◆ **PROBLEM DESCRIPTION**:
Only the lines of the data holding the string "vähän" need to be returned.

====== THE INPUT

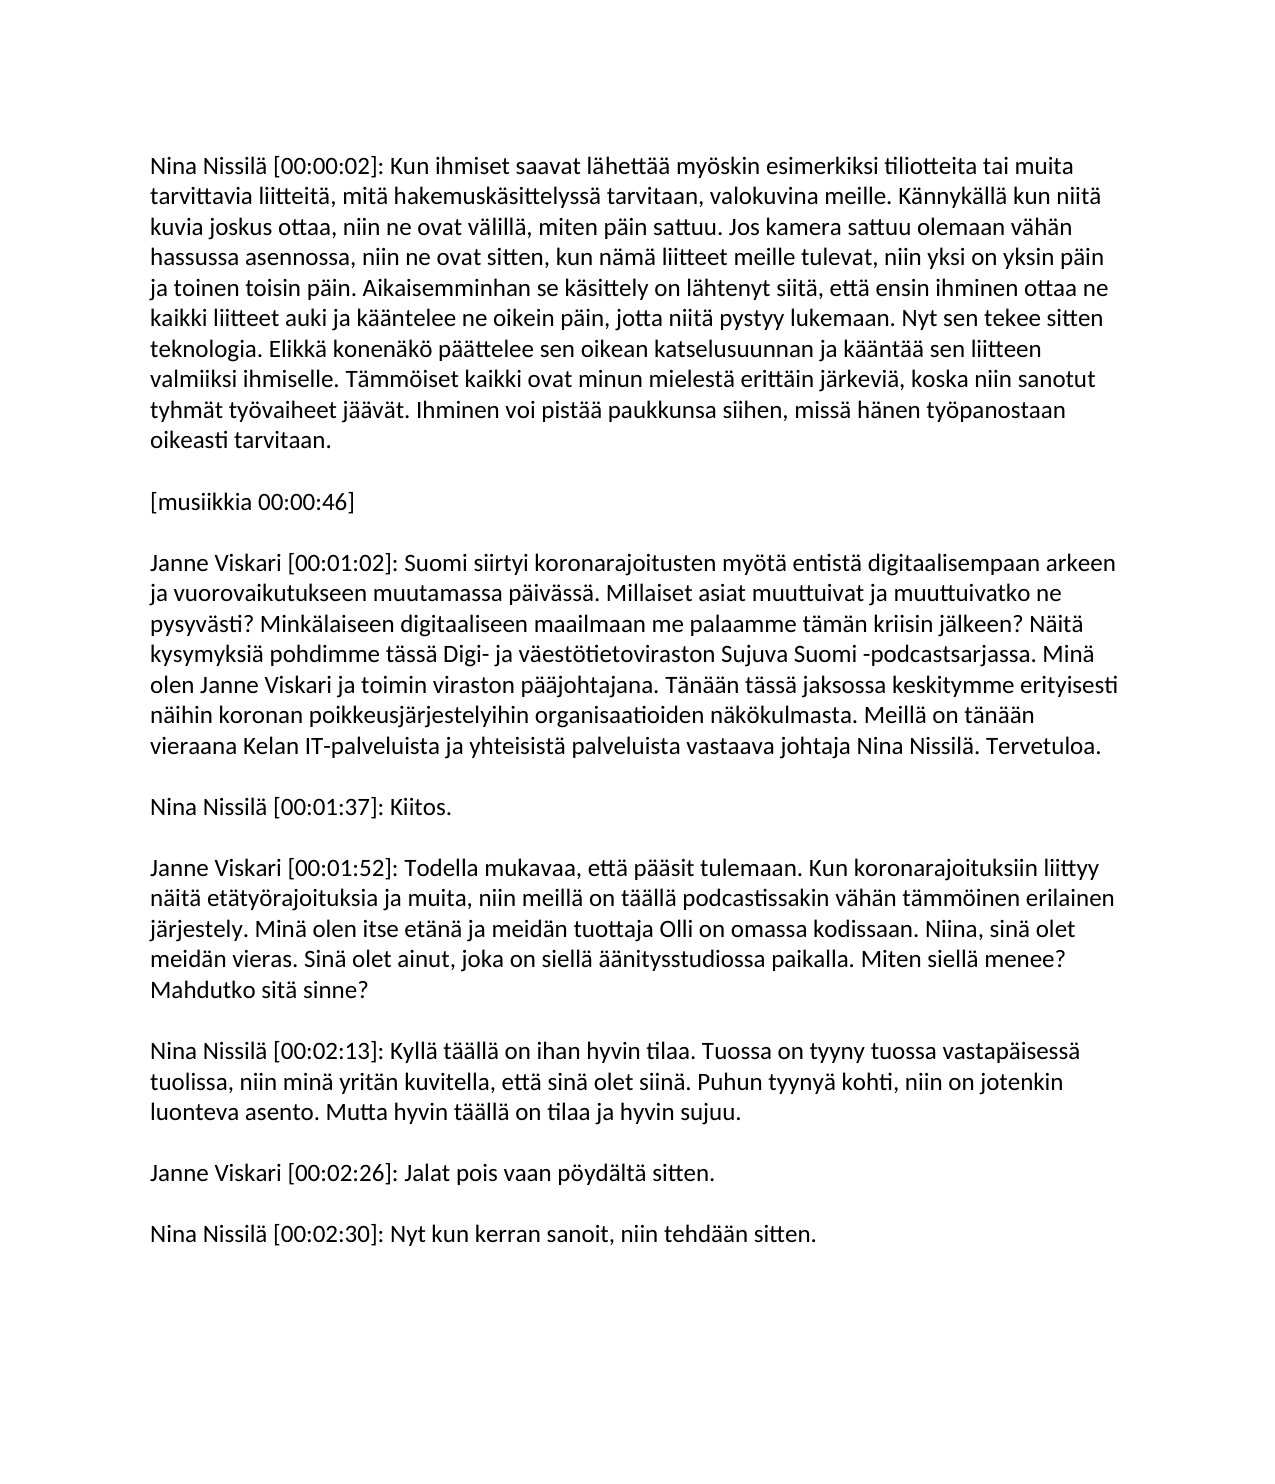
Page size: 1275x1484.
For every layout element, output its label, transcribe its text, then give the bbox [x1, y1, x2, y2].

text Janne Viskari [00:01:02]: Suomi siirtyi koronarajoitusten myötä entistä digitaalisempaan arkeen ja vuorovaikutukseen muutamassa päivässä. Millaiset asiat muuttuivat ja muuttuivatko ne pysyvästi? Minkälaiseen digitaaliseen maailmaan me palaamme tämän kriisin jälkeen? Näitä kysymyksiä pohdimme tässä Digi- ja väestötietoviraston Sujuva Suomi -podcastsarjassa. Minä olen Janne Viskari ja toimin viraston pääjohtajana. Tänään tässä jaksossa keskitymme erityisesti näihin koronan poikkeusjärjestelyihin organisaatioiden näkökulmasta. Meillä on tänään vieraana Kelan IT-palveluista ja yhteisistä palveluista vastaava johtaja Nina Nissilä. Tervetuloa. [150, 547, 1125, 760]
text Nina Nissilä [00:00:02]: Kun ihmiset saavat lähettää myöskin esimerkiksi tiliotteita tai muita tarvittavia liitteitä, mitä hakemuskäsittelyssä tarvitaan, valokuvina meille. Kännykällä kun niitä kuvia joskus ottaa, niin ne ovat välillä, miten päin sattuu. Jos kamera sattuu olemaan vähän hassussa asennossa, niin ne ovat sitten, kun nämä liitteet meille tulevat, niin yksi on yksin päin ja toinen toisin päin. Aikaisemminhan se käsittely on lähtenyt siitä, että ensin ihminen ottaa ne kaikki liitteet auki ja kääntelee ne oikein päin, jotta niitä pystyy lukemaan. Nyt sen tekee sitten teknologia. Elikkä konenäkö päättelee sen oikean katselusuunnan ja kääntää sen liitteen valmiiksi ihmiselle. Tämmöiset kaikki ovat minun mielestä erittäin järkeviä, koska niin sanotut tyhmät työvaiheet jäävät. Ihminen voi pistää paukkunsa siihen, missä hänen työpanostaan oikeasti tarvitaan. [150, 150, 1125, 455]
text Nina Nissilä [00:02:30]: Nyt kun kerran sanoit, niin tehdään sitten. [150, 1218, 1125, 1249]
text Nina Nissilä [00:01:37]: Kiitos. [150, 791, 1125, 821]
text [musiikkia 00:00:46] [150, 486, 1125, 516]
text Nina Nissilä [00:02:13]: Kyllä täällä on ihan hyvin tilaa. Tuossa on tyyny tuossa vastapäisessä tuolissa, niin minä yritän kuvitella, että sinä olet siinä. Puhun tyynyä kohti, niin on jotenkin luonteva asento. Mutta hyvin täällä on tilaa ja hyvin sujuu. [150, 1035, 1125, 1127]
text Janne Viskari [00:01:52]: Todella mukavaa, että pääsit tulemaan. Kun koronarajoituksiin liittyy näitä etätyörajoituksia ja muita, niin meillä on täällä podcastissakin vähän tämmöinen erilainen järjestely. Minä olen itse etänä ja meidän tuottaja Olli on omassa kodissaan. Niina, sinä olet meidän vieras. Sinä olet ainut, joka on siellä äänitysstudiossa paikalla. Miten siellä menee? Mahdutko sitä sinne? [150, 852, 1125, 1004]
text Janne Viskari [00:02:26]: Jalat pois vaan pöydältä sitten. [150, 1157, 1125, 1188]
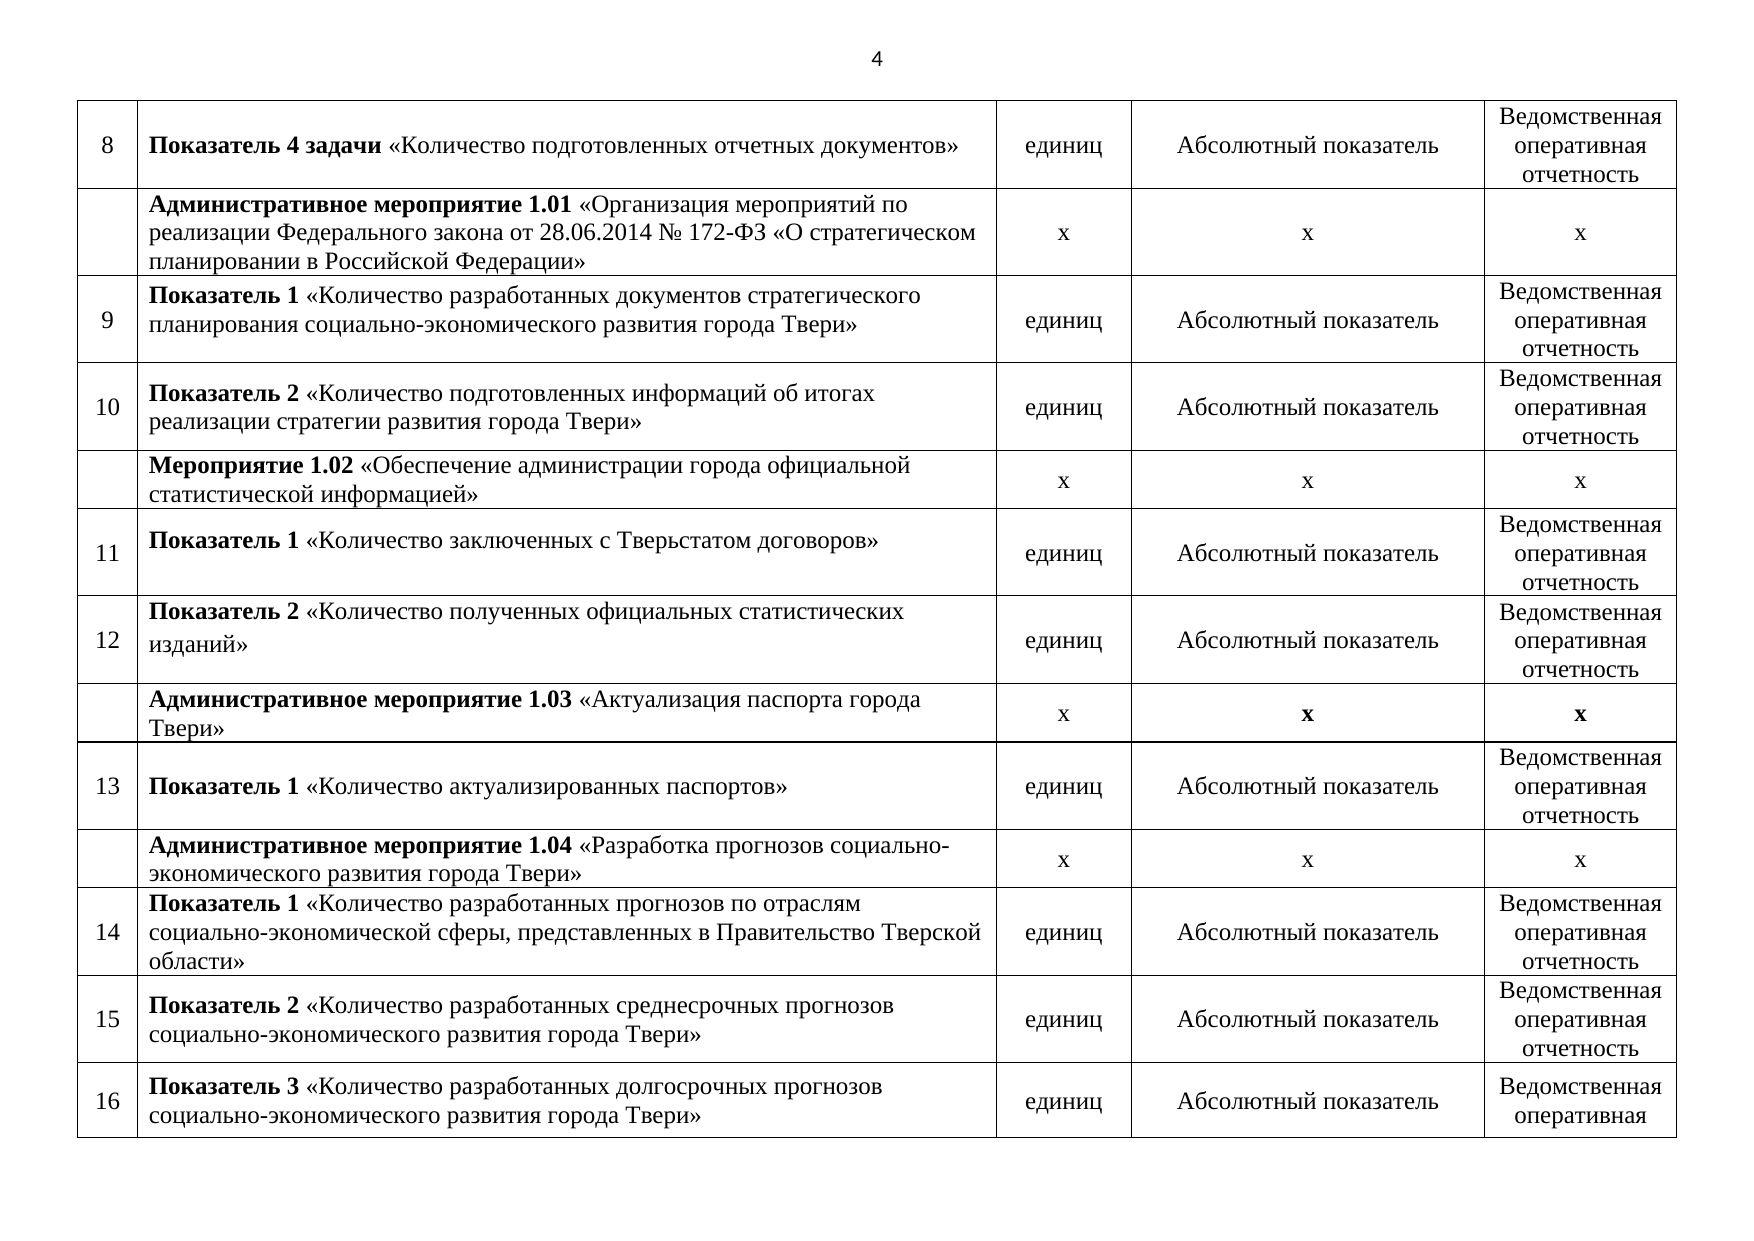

============

◆ **SOLUTION TO THE EXERCISE**:
text Nina Nissilä [00:00:02]: Kun ihmiset saavat lähettää myöskin esimerkiksi tiliotteita tai muita tarvittavia liitteitä, mitä hakemuskäsittelyssä tarvitaan, valokuvina meille. Kännykällä kun niitä kuvia joskus ottaa, niin ne ovat välillä, miten päin sattuu. Jos kamera sattuu olemaan vähän hassussa asennossa, niin ne ovat sitten, kun nämä liitteet meille tulevat, niin yksi on yksin päin ja toinen toisin päin. Aikaisemminhan se käsittely on lähtenyt siitä, että ensin ihminen ottaa ne kaikki liitteet auki ja kääntelee ne oikein päin, jotta niitä pystyy lukemaan. Nyt sen tekee sitten teknologia. Elikkä konenäkö päättelee sen oikean katselusuunnan ja kääntää sen liitteen valmiiksi ihmiselle. Tämmöiset kaikki ovat minun mielestä erittäin järkeviä, koska niin sanotut tyhmät työvaiheet jäävät. Ihminen voi pistää paukkunsa siihen, missä hänen työpanostaan oikeasti tarvitaan. [150, 150, 1125, 455]
text Janne Viskari [00:01:52]: Todella mukavaa, että pääsit tulemaan. Kun koronarajoituksiin liittyy näitä etätyörajoituksia ja muita, niin meillä on täällä podcastissakin vähän tämmöinen erilainen järjestely. Minä olen itse etänä ja meidän tuottaja Olli on omassa kodissaan. Niina, sinä olet meidän vieras. Sinä olet ainut, joka on siellä äänitysstudiossa paikalla. Miten siellä menee? Mahdutko sitä sinne? [150, 852, 1125, 1004]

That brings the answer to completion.